The lawmakers wrote that the IRS must address customer service gaps and processing delays by “continuing the maximum use of overtime and surge teams, as well as the continued suspension of automated notices and collections—which have been critical in reducing pandemic-related tax return and correspondence backlogs.”

While the letter doesn’t mention the Inflation Reduction Act or the $80 billion figure, the timing is in all liklihood intentional. The bill’s enactment, however, could be a positive sign for the future of 2-D barcode scanning, an area of technology Collins directed the IRS to look into in March in conjunction with tax software companies.

Theoretically, the paper-return process could be significantly expedited if fields could be automatically populated by scanning a barcode on a paper return, as opposed to manual line-by-line entry. The idea has the support of Republicans on the Senate Finance Committee.

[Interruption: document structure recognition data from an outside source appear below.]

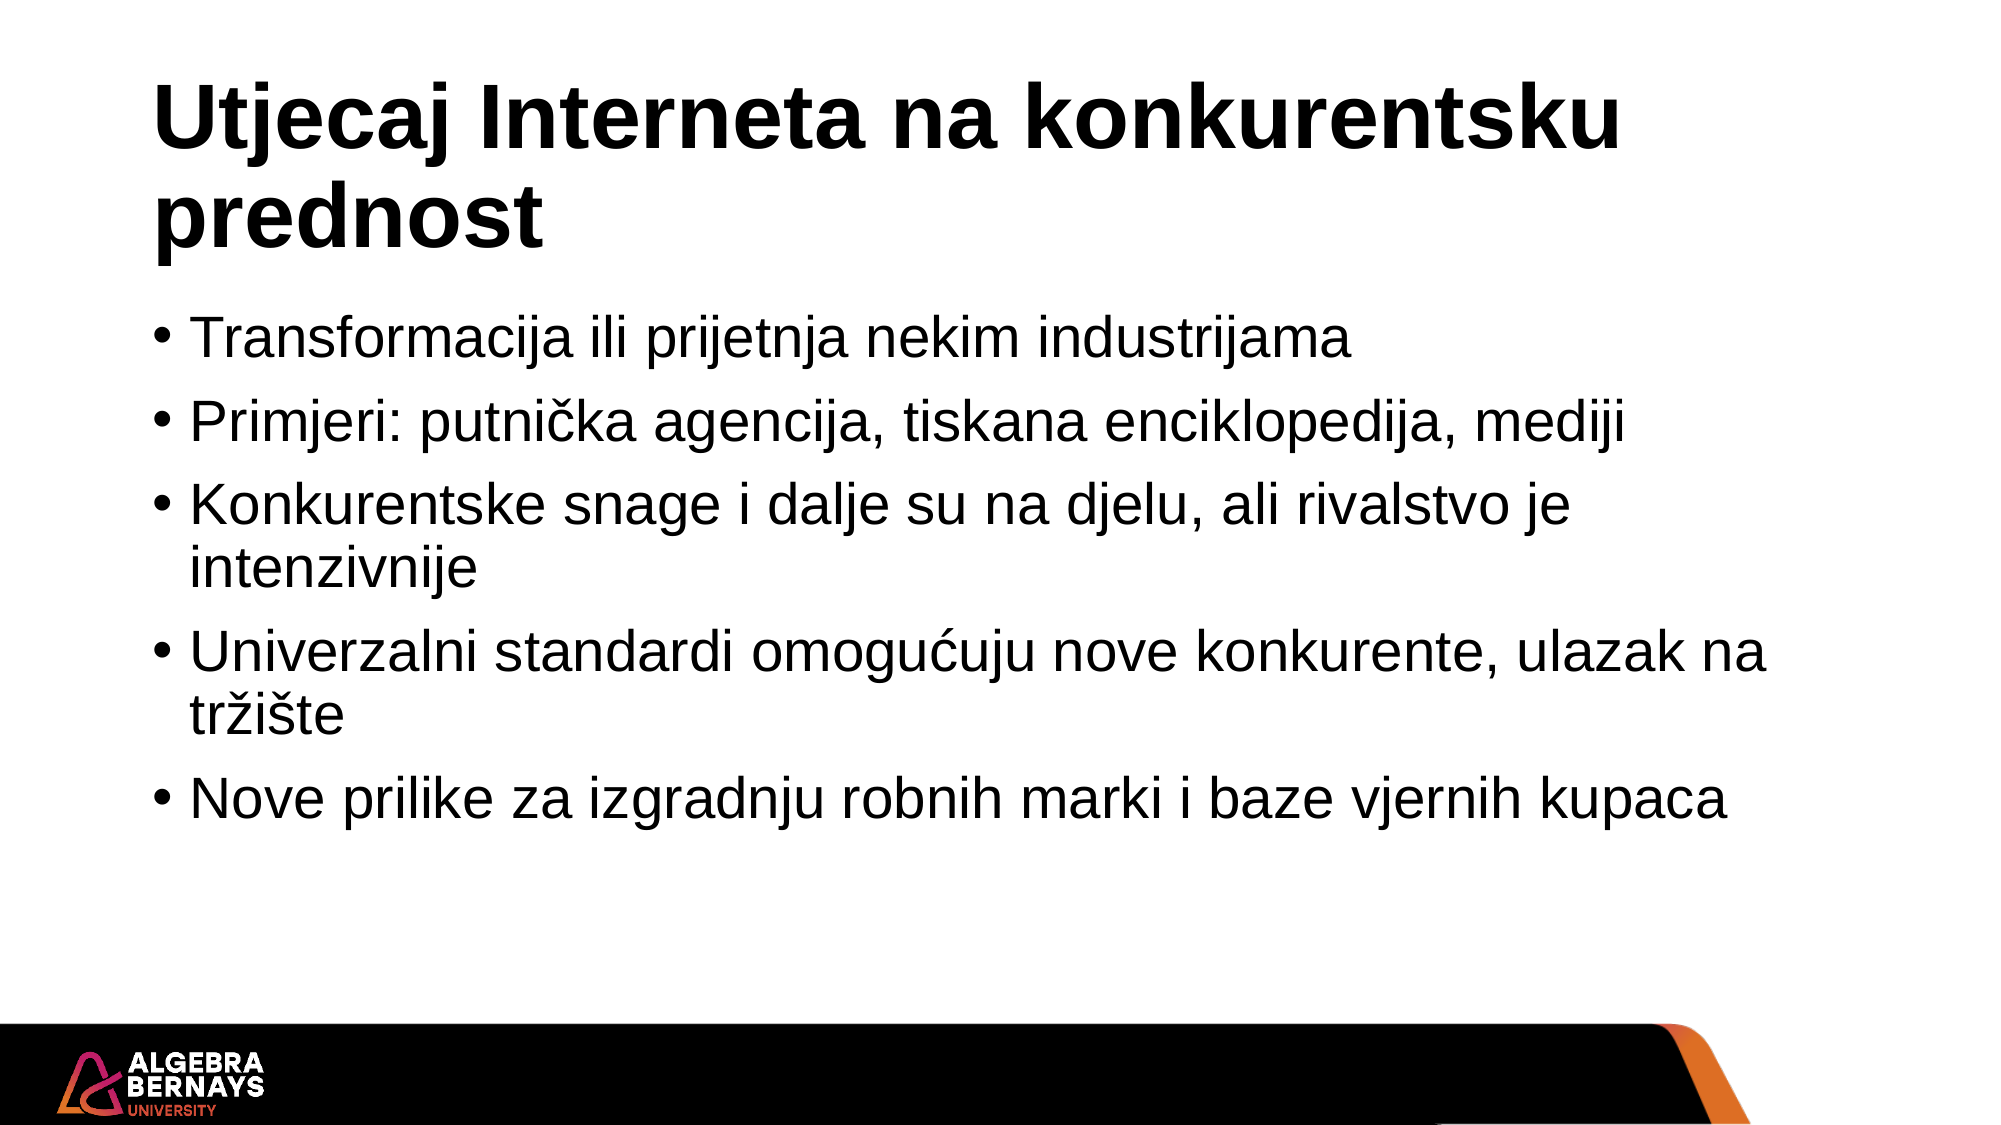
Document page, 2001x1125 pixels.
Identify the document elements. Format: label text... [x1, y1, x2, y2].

title Utjecaj Interneta na konkurentsku prednost [137, 62, 1863, 276]
picture [0, 1023, 1958, 1125]
list Transformacija ili prijetnja nekim industrijama Primjeri: putnička agencija, tiskana enciklopedija, mediji Konkurentske snage i dalje su na djelu, ali rivalstvo je intenzivnije Univerzalni standardi omogućuju nove konkurente, ulazak na tržište Nove prilike za izgradnju robnih marki i baze vjernih kupaca [137, 299, 1863, 953]
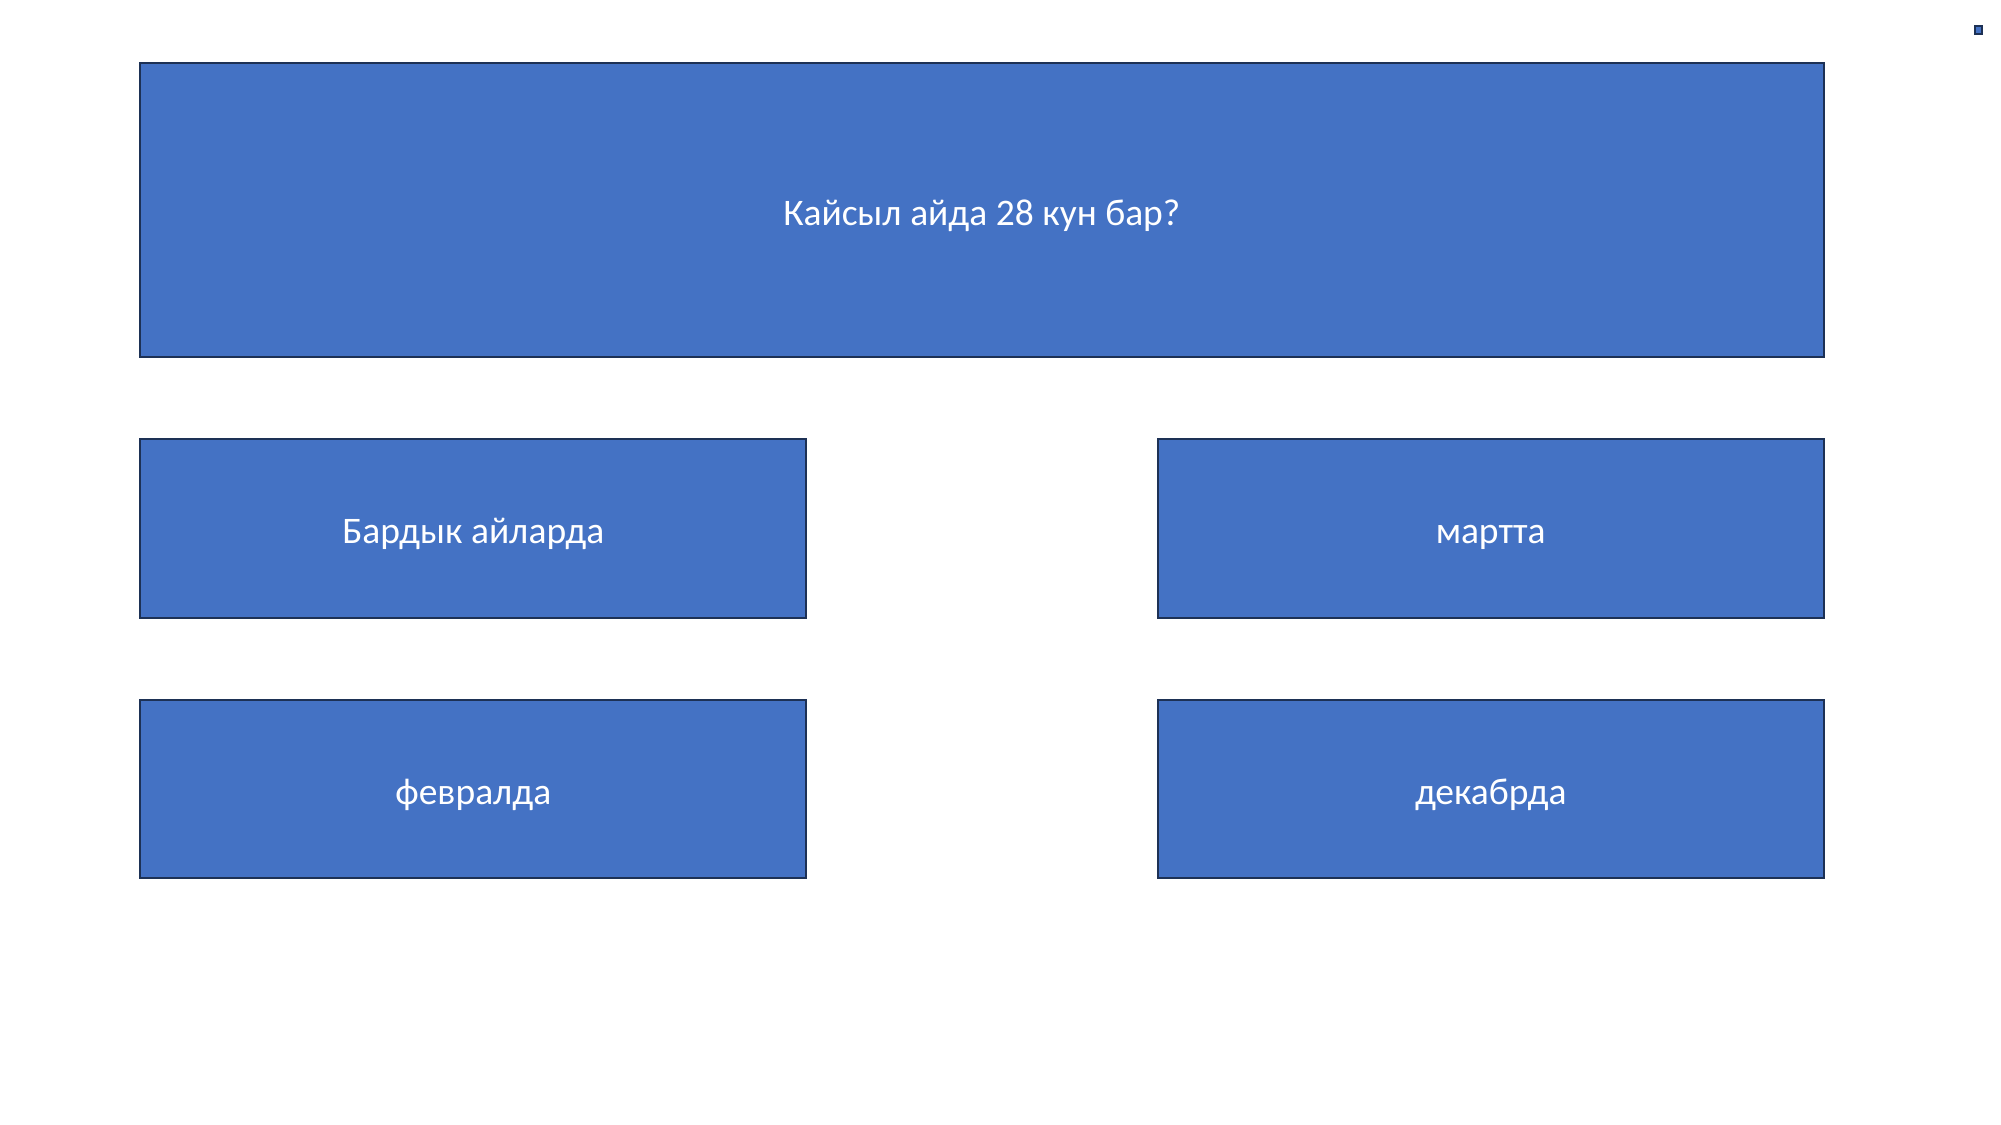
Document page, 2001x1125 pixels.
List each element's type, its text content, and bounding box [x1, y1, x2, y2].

text_box Бардык айларда [139, 438, 807, 619]
text_box декабрда [1157, 699, 1825, 879]
text_box [1974, 25, 1983, 35]
text_box Кайсыл айда 28 кун бар? [139, 62, 1825, 358]
text_box мартта [1157, 438, 1825, 619]
text_box февралда [139, 699, 807, 879]
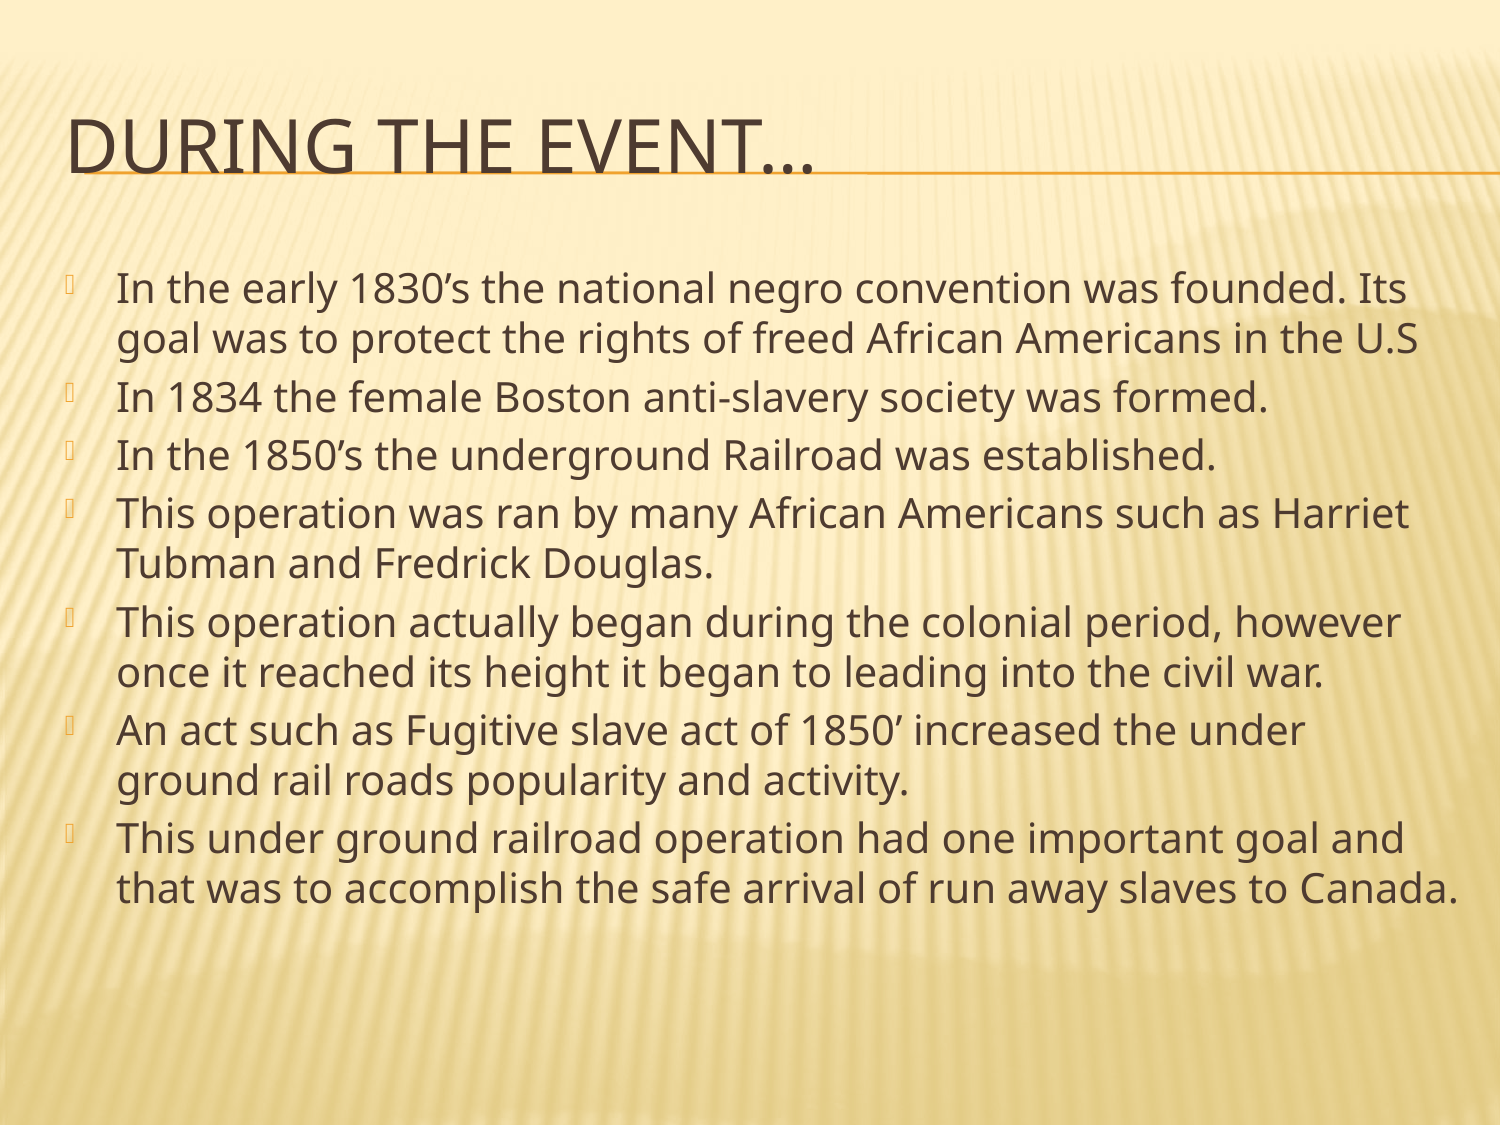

In a July 18 letter, the deputy commissioners for services and enforcement and operations support responded to Collins’ directive, stating that they intended to issue Forms 8886, Reportable Transaction Disclosure Statement, in August following a test pilot program that began in late 2021.

“The IRS received approximately 1,000 Forms 8918, of which 253 were on the old paper form and 637 on the new paper forms with 2-D barcodes,” the deputy commissioners wrote. “78% of the 2-D barcoded paper forms that passed manual validation were fully readable with 100% accuracy, requiring close and ongoing scrutiny of only 22% of the forms.”

The letter went on to say that efforts to reduce the error rates are in progress and that the IRS must continue engaging with the software industry before the technology can be used for Forms 1040. In an August 2 appeal of the deputy commissioner’s partial modification and recission of the directive, Collins reiterated that 2-D barcoding would cost only $8.4 million.

“In March, at the time I issued the TAD, my understanding was that 2-D barcoding could realistically be implemented in time for the 2023 filing season because (i) it is a tried-and-true technology in use for more than 20 years by many state tax agencies and (ii) tax return software companies have had significant experience converting return information into 2-D barcodes for the states over this time,” Collins wrote in her appeal to Rettig.